### What you should do
Please put the text lines from every item below into a Markdown table with the columns Row and Line, numbering each line and leaving out blank lines.

= = = = =

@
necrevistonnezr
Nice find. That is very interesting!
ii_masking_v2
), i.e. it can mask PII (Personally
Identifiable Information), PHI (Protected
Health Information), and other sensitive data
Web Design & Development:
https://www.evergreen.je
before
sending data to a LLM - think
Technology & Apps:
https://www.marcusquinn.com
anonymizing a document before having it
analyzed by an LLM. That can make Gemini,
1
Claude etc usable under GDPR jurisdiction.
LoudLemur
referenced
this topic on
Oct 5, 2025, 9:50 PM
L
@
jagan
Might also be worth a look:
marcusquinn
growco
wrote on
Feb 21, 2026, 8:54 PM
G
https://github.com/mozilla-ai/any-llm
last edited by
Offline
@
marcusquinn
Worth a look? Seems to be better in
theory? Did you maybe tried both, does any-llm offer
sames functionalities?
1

= = = = =

### Response to this exercise
| Row | Line |
|---|---|
| 1 | @ |
| 2 | necrevistonnezr |
| 3 | Nice find. That is very interesting! |
| 4 | ii_masking_v2 |
| 5 | ), i.e. it can mask PII (Personally |
| 6 | Identifiable Information), PHI (Protected |
| 7 | Health Information), and other sensitive data |
| 8 | Web Design & Development: |
| 9 | https://www.evergreen.je |
| 10 | before |
| 11 | sending data to a LLM - think |
| 12 | Technology & Apps: |
| 13 | https://www.marcusquinn.com |
| 14 | anonymizing a document before having it |
| 15 | analyzed by an LLM. That can make Gemini, |
| 16 | 1 |
| 17 | Claude etc usable under GDPR jurisdiction. |
| 18 | LoudLemur |
| 19 | referenced |
| 20 | this topic on |
| 21 | Oct 5, 2025, 9:50 PM |
| 22 | L |
| 23 | @ |
| 24 | jagan |
| 25 | Might also be worth a look: |
| 26 | marcusquinn |
| 27 | growco |
| 28 | wrote on |
| 29 | Feb 21, 2026, 8:54 PM |
| 30 | G |
| 31 | https://github.com/mozilla-ai/any-llm |
| 32 | last edited by |
| 33 | Offline |
| 34 | @ |
| 35 | marcusquinn |
| 36 | Worth a look? Seems to be better in |
| 37 | theory? Did you maybe tried both, does any-llm offer |
| 38 | sames functionalities? |
| 39 | 1 |